▶ **Your task**
Transcribe the part of the concrete-testing forum thread between "Contractually, in these" and "reflect this non-compliance.", inclusive.
Selected passage: Begin
I'm not overly familiar with ACI code requirements and passing or failing of quality control tests. You might want to discuss with your testing agency that testing was completed in strict accordance with ACI/ASTM tests including the handling and storage of samples and confirm that the maaterial fails ACI requirements.

Assuming that the issue is serious enough, then you might want to put the concrete contractor/suppier on notice that they have failed to comply with the requirements of ACI, or whatever. You should confirm that the specifications or drawing notes stipulate it is a requirement that they have to comply with some standard. The location of this requirement should be clearly noted in the letter informing them that they are not in compliance.

I don't know what remedies are available in your jurisdiction, but you might have them provide an engineering report confirming that what has been supplied, albeit outside specification, is adequate for purpose and that there are no problems with serviceability. You should note that acceptance of this report shall have the effect that the material supplied is suitable; the report shall be unqualified. Check with the owner to confirm this is acceptable; this should be in writing. Not reasonable to keep the contractor/supplier on the hook after they have produced an engineering report. Careful to spell out the requirements for acceptance.

Contractually, in these environs, the only manner in which payment can be witheld is for the engineer of record to outright reject the work as being in non-compliance. I don't know if you want to get that serious. If so, then the next progress draw should reflect this non-compliance.

The problem with testing is that it is often difficult to undertake physical testing and have it fail. The high slumps may indicate that there will be additional shrinkage, there may be dusting as a consequence of bleed water issues, there may be curling, etc. serviceability items that cannot be immediately tested for.

Dik

 

[dik]

forgot to ask if the concrete supplier was advised earlier that his material was outside specification.

dik

 

[Qshake]

Looking at the compressive strengths in the list, it appears that this work would not meet the ACI requirements for acceptable concrete....see section 5.

Is this in place or just a trial mix at this time?

Regards,
Qshake

Eng-Tips Forums:Real Solutions for Real Problems Really Quick.

 

[Ron]

Boffintech...the concrete company has somewhat of a point about disturbance. If they know their materials are going to retard than badly, then they know what their 24 and 48 hour strengths are...though they're not likely to tell you.

Interesting thing about disturbance of a concrete mass as large as a test cylinder is that there is so much cement in this mix that autogenous "healing" will occur quickly and the long term strength should not be greatly affected. While they will point out the disturbance, you can counter with the autogenous healing argument and that such issues are not germane provided the cylinders were not abused such as by dropping. Cylinders can be carefully moved in the time period you noted without adverse affect. That problem usually occurs with mortar, not with concrete.

Dik...I've seen the same occur with cement demand being high.

Qshake...good to hear from you. Hope things are going well.
Selected passage: End
Records shown: Begin
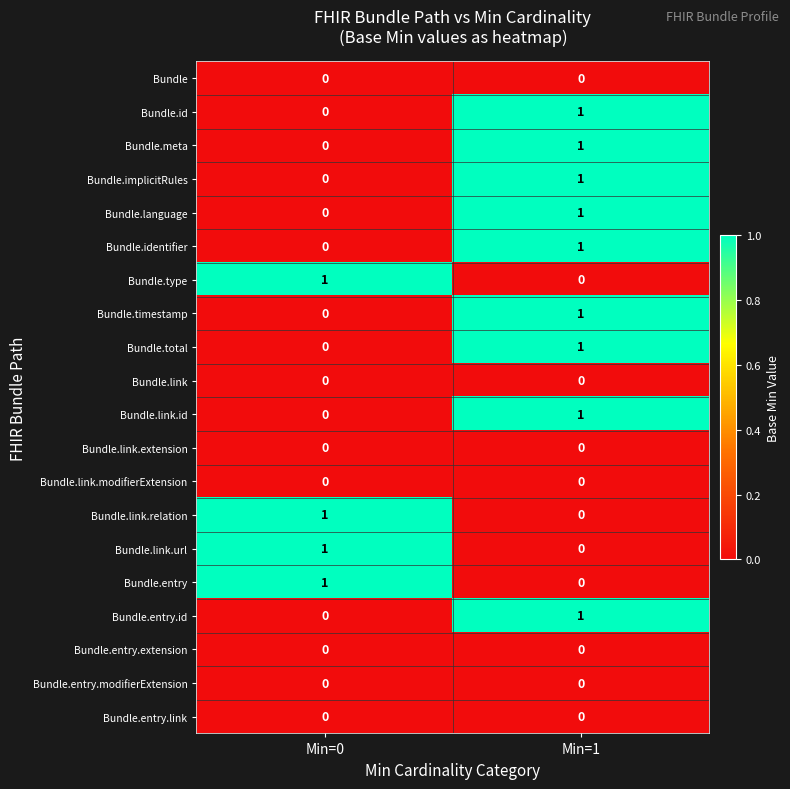

Is the value of Bundle.type at Min=0 greater than the value of Bundle.link.id at Min=0?

Yes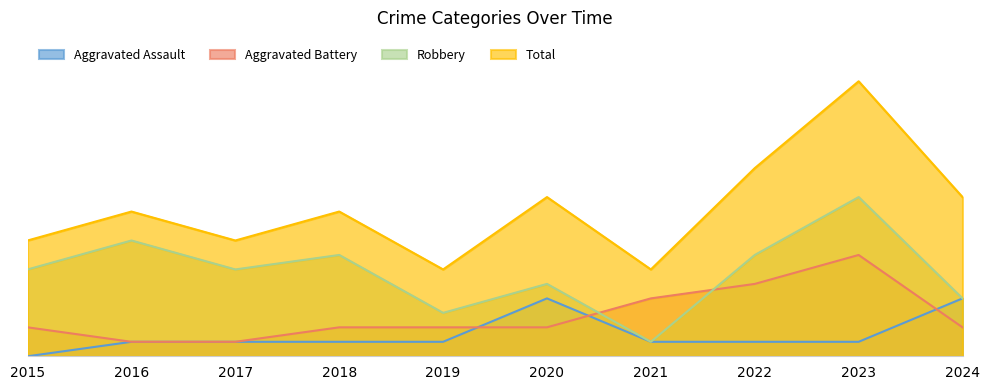

Is the value of Robbery at 2018 greater than the value of Aggravated Battery at 2024?

Yes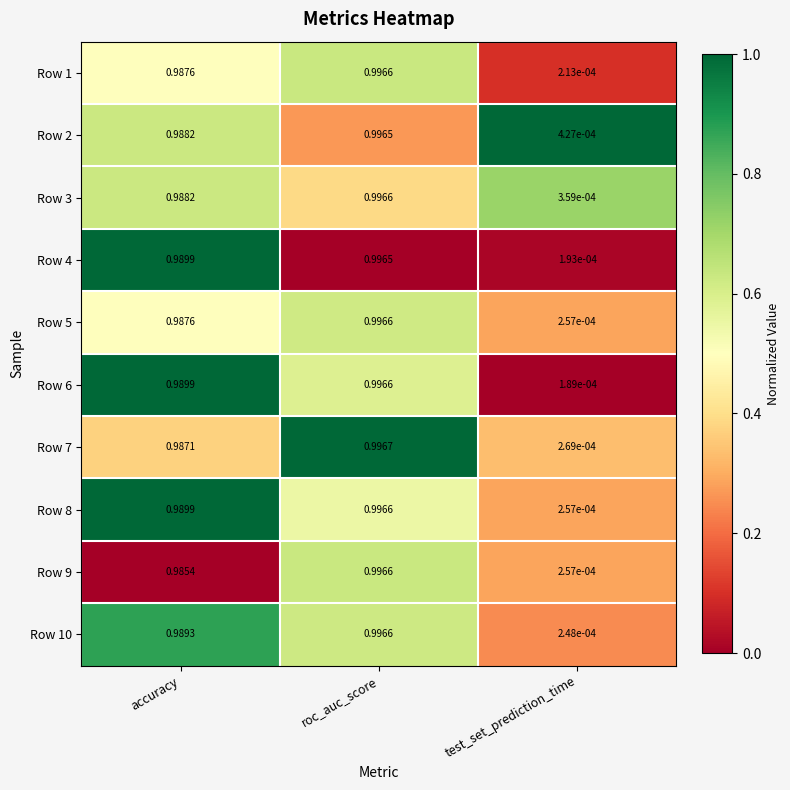

At which label does Row 1 reach its peak?

roc_auc_score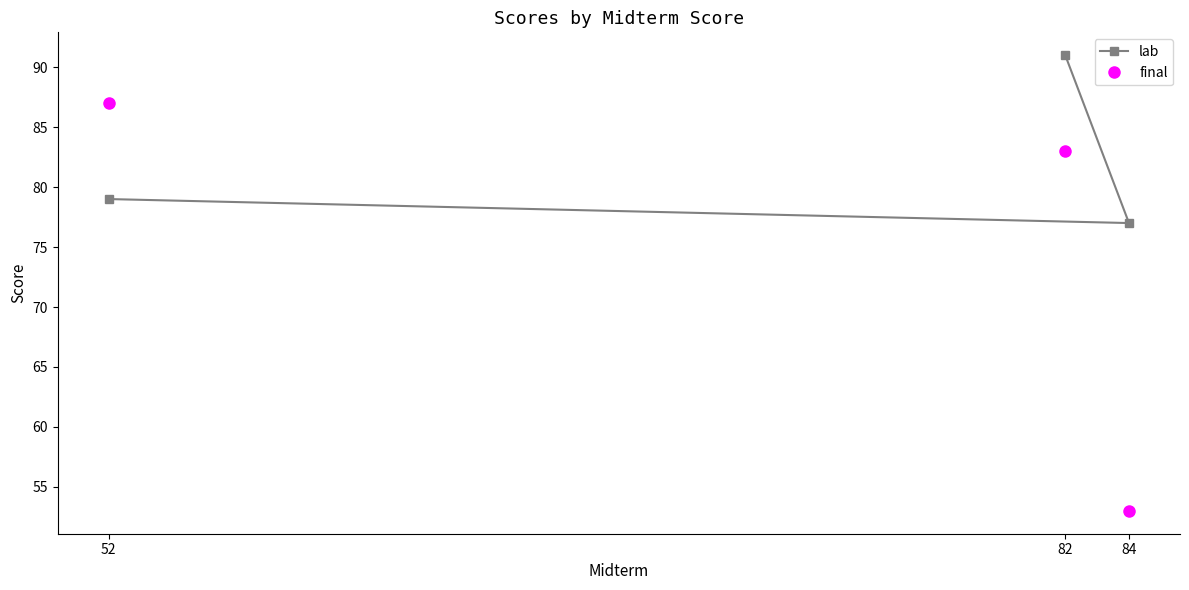

Which label corresponds to the smallest value in the chart?

84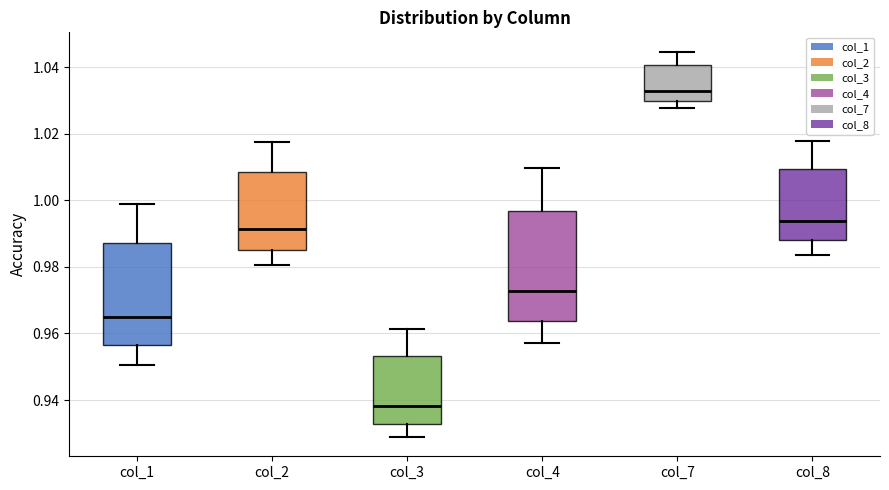

Which box's median line is the highest?

col_7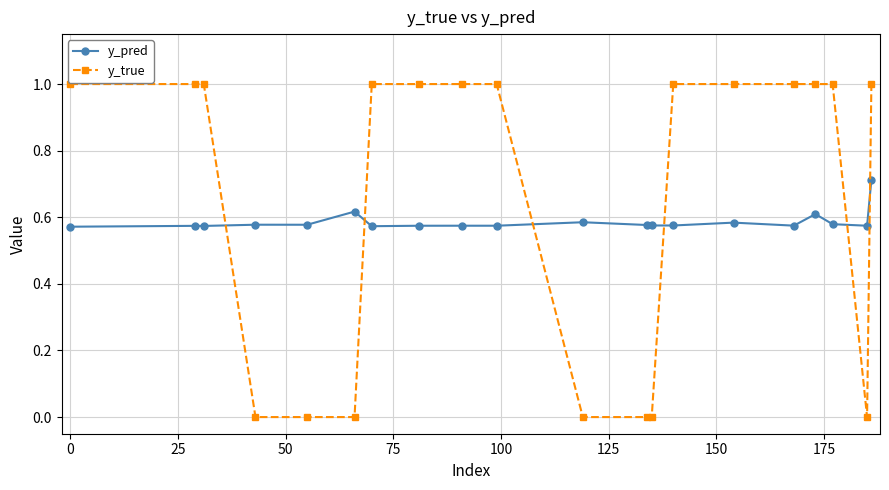

What is the value of the y_true point at the 14th from the left?

1.0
Records shown: End
▶ **Answer to the problem**
Contractually, in these environs, the only manner in which payment can be witheld is for the engineer of record to outright reject the work as being in non-compliance. I don't know if you want to get that serious. If so, then the next progress draw should reflect this non-compliance.